Cette absence de courtoisie et de respect du vivre-ensemble est souvent source de tensions. Lorsqu’un événement exceptionnel est prévu, prévenir ses voisins permet pourtant à chacun de prendre ses dispositions. Malheureusement, cette démarche élémentaire reste encore trop rare. Résultat , des nuits blanches, des conflits de voisinage et un sentiment d’impuissance grandissant chez les habitants.


Au-delà de la simple gêne, le bruit excessif constitue un véritable problème de santé publique. Les spécialistes soulignent ses effets sur le stress, la qualité du sommeil, la concentration et même certaines pathologies cardiovasculaires. Dans une ville en pleine croissance comme Libreville, la question du respect du cadre de vie devient donc essentielle.


Consciente de cette réalité, la mairie entend poursuivre ses actions de contrôle et renforcer l’application des textes en vigueur. Eugène Mba l’a clairement annoncé : les opérations de terrain vont se multiplier dans les différents arrondissements de la capitale afin de dissuader les contrevenants.


Toutefois, la réussite de cette lutte ne dépendra pas uniquement de l’action des autorités. Elle exige également une prise de conscience collective. Chaque citoyen, qu’il soit propriétaire d’un bar, organisateur d’événement ou simple voisin, a la responsabilité de respecter la tranquillité d’autrui.
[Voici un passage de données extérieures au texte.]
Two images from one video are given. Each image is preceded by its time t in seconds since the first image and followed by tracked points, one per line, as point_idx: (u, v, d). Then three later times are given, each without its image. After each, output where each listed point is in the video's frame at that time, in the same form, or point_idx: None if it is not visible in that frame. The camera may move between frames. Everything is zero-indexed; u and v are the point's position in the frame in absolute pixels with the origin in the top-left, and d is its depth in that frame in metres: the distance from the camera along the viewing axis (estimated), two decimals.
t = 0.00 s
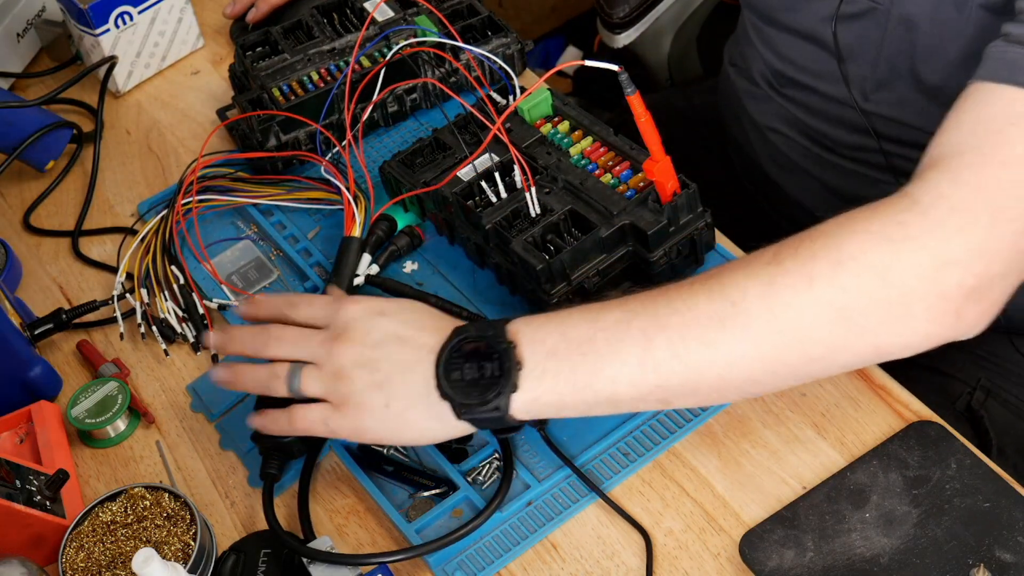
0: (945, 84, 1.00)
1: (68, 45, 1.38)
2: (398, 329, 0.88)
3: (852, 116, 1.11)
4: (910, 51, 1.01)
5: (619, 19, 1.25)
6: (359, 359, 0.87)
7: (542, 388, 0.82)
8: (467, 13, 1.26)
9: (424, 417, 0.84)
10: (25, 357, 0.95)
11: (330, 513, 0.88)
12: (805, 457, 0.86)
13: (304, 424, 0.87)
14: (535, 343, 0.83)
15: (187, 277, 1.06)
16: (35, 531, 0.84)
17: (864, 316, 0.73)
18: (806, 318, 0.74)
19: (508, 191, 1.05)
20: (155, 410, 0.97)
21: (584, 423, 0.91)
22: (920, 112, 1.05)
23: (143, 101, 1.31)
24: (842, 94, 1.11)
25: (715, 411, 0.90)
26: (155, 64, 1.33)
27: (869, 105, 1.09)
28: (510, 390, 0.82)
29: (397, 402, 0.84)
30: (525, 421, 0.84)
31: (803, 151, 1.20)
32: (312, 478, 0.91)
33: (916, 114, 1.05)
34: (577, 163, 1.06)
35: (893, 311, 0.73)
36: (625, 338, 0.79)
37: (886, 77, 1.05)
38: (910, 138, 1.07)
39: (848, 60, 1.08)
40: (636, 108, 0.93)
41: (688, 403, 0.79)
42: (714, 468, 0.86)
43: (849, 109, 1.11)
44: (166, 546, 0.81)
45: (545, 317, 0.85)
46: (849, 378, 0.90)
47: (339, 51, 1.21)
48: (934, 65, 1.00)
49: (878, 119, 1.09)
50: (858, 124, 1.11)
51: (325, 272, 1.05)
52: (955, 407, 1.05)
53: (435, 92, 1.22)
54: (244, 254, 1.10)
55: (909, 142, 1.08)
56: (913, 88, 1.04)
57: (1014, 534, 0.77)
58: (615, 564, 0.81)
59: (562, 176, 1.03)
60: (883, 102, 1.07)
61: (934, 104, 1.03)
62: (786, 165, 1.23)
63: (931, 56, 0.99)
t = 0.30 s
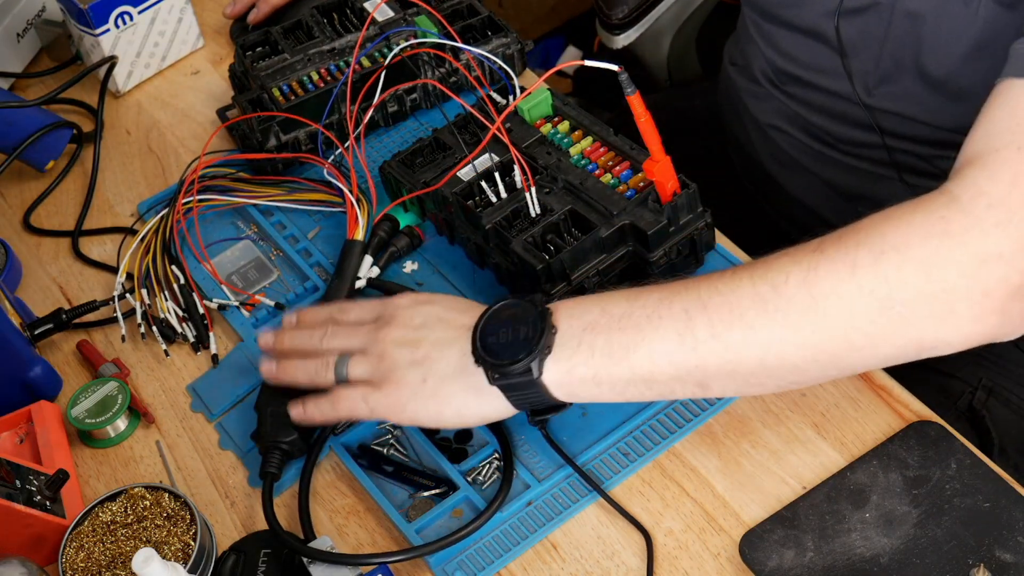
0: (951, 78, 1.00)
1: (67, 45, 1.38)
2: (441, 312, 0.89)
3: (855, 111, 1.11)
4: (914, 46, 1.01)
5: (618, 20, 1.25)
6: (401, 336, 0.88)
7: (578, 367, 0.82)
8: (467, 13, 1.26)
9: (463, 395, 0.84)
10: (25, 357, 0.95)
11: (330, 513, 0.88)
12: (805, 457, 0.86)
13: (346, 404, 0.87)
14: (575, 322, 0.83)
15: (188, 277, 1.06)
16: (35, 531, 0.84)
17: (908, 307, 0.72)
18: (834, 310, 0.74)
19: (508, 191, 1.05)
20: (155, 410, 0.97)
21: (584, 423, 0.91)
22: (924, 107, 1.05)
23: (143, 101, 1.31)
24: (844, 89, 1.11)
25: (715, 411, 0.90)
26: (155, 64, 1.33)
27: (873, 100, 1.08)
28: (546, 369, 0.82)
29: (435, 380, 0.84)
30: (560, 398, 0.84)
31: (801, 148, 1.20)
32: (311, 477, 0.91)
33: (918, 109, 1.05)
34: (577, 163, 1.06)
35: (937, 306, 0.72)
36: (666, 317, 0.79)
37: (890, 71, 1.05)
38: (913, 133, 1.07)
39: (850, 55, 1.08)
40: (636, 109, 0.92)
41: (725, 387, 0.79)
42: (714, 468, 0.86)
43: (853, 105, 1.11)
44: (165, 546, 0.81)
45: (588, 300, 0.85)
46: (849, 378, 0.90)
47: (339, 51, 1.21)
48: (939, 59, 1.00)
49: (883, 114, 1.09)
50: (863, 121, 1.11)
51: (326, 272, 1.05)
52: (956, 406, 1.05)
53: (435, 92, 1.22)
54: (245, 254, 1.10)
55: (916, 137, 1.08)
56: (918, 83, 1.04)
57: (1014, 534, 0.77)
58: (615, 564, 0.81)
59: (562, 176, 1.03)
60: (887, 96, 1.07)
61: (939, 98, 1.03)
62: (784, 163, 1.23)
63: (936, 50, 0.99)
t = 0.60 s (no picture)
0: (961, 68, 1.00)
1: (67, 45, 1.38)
2: (479, 270, 0.85)
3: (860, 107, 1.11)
4: (922, 37, 1.02)
5: (618, 20, 1.25)
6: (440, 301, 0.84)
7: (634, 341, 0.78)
8: (467, 14, 1.25)
9: (502, 362, 0.80)
10: (25, 357, 0.95)
11: (330, 513, 0.88)
12: (805, 457, 0.86)
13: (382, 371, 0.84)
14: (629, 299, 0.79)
15: (188, 277, 1.06)
16: (35, 531, 0.84)
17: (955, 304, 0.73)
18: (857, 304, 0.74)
19: (508, 191, 1.05)
20: (155, 410, 0.97)
21: (584, 423, 0.91)
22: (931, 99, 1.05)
23: (143, 101, 1.31)
24: (850, 83, 1.11)
25: (715, 411, 0.90)
26: (155, 64, 1.33)
27: (880, 94, 1.08)
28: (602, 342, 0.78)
29: (478, 346, 0.81)
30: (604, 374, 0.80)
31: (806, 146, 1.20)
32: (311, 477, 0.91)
33: (929, 100, 1.05)
34: (578, 163, 1.06)
35: (986, 302, 0.74)
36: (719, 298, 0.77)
37: (896, 63, 1.05)
38: (921, 128, 1.07)
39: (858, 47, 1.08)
40: (636, 108, 0.92)
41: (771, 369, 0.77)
42: (714, 468, 0.86)
43: (860, 102, 1.11)
44: (166, 545, 0.81)
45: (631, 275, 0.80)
46: (849, 378, 0.90)
47: (339, 51, 1.21)
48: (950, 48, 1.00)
49: (890, 110, 1.09)
50: (868, 117, 1.11)
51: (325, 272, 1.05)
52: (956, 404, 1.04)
53: (435, 92, 1.22)
54: (245, 253, 1.10)
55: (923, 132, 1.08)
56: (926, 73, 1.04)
57: (1014, 534, 0.77)
58: (615, 564, 0.81)
59: (562, 176, 1.03)
60: (893, 89, 1.07)
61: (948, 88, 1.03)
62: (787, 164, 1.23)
63: (947, 40, 1.00)
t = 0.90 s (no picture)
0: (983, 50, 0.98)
1: (67, 45, 1.38)
2: (669, 130, 0.93)
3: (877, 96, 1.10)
4: (944, 19, 1.00)
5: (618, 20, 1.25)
6: (617, 143, 0.94)
7: (823, 211, 0.86)
8: (467, 13, 1.25)
9: (721, 161, 0.90)
10: (25, 357, 0.95)
11: (330, 513, 0.89)
12: (805, 457, 0.86)
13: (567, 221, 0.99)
14: (815, 176, 0.87)
15: (188, 277, 1.06)
16: (35, 530, 0.84)
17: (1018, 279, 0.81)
18: (962, 247, 0.82)
19: (508, 191, 1.05)
20: (155, 410, 0.97)
21: (584, 423, 0.91)
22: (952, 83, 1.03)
23: (143, 101, 1.31)
24: (866, 70, 1.09)
25: (715, 411, 0.90)
26: (155, 64, 1.33)
27: (896, 80, 1.07)
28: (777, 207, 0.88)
29: (699, 164, 0.90)
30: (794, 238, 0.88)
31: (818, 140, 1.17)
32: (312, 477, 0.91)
33: (960, 87, 1.02)
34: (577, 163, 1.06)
35: None
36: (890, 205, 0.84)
37: (916, 47, 1.04)
38: (944, 115, 1.05)
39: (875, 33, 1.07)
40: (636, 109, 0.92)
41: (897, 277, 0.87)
42: (714, 468, 0.86)
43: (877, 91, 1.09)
44: (166, 545, 0.81)
45: (848, 165, 0.88)
46: (849, 379, 0.90)
47: (339, 51, 1.21)
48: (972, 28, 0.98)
49: (908, 97, 1.07)
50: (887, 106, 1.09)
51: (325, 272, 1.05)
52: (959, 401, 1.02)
53: (435, 92, 1.22)
54: (245, 253, 1.10)
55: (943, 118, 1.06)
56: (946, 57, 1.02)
57: (1014, 534, 0.77)
58: (615, 564, 0.81)
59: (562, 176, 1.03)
60: (910, 75, 1.06)
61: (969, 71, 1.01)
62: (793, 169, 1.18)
63: (969, 21, 0.98)
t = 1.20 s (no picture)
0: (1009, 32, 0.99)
1: (67, 45, 1.38)
2: None
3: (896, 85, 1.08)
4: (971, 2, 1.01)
5: (620, 20, 1.25)
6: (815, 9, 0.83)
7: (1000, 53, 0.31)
8: (467, 13, 1.25)
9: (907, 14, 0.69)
10: (25, 357, 0.95)
11: (330, 513, 0.89)
12: (805, 457, 0.86)
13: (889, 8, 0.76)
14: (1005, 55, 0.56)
15: (188, 277, 1.06)
16: (35, 530, 0.84)
17: None
18: None
19: (508, 191, 1.05)
20: (155, 410, 0.97)
21: (584, 423, 0.91)
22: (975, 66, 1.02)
23: (143, 101, 1.31)
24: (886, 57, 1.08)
25: (715, 411, 0.90)
26: (155, 64, 1.33)
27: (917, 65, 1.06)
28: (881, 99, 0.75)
29: None
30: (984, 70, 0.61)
31: (834, 128, 1.03)
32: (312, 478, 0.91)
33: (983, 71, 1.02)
34: (577, 163, 1.06)
35: None
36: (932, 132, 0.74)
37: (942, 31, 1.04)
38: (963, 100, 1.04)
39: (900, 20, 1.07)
40: (636, 108, 0.92)
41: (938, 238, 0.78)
42: (714, 468, 0.86)
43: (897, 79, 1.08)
44: (165, 546, 0.81)
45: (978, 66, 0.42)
46: (849, 379, 0.90)
47: (339, 51, 1.21)
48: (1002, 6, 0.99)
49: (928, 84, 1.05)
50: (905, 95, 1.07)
51: (325, 272, 1.05)
52: (960, 403, 1.03)
53: (435, 92, 1.22)
54: (244, 253, 1.10)
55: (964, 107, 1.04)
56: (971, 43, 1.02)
57: (1014, 534, 0.77)
58: (615, 564, 0.81)
59: (562, 176, 1.03)
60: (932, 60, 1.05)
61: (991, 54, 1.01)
62: (794, 166, 1.11)
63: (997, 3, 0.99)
Car vivre en société implique des droits, mais aussi des devoirs. Et parmi eux figure celui de ne pas imposer son bruit aux autres. La liberté de faire la fête ou d’écouter de la musique ne doit jamais se transformer en nuisance pour le voisinage. Aujourd’hui plus que jamais, les Librevillois aspirent à retrouver des nuits paisibles. Reste désormais à savoir si la fermeté affichée par les autorités s’inscrira dans la durée et permettra enfin de faire reculer durablement ce fléau urbain.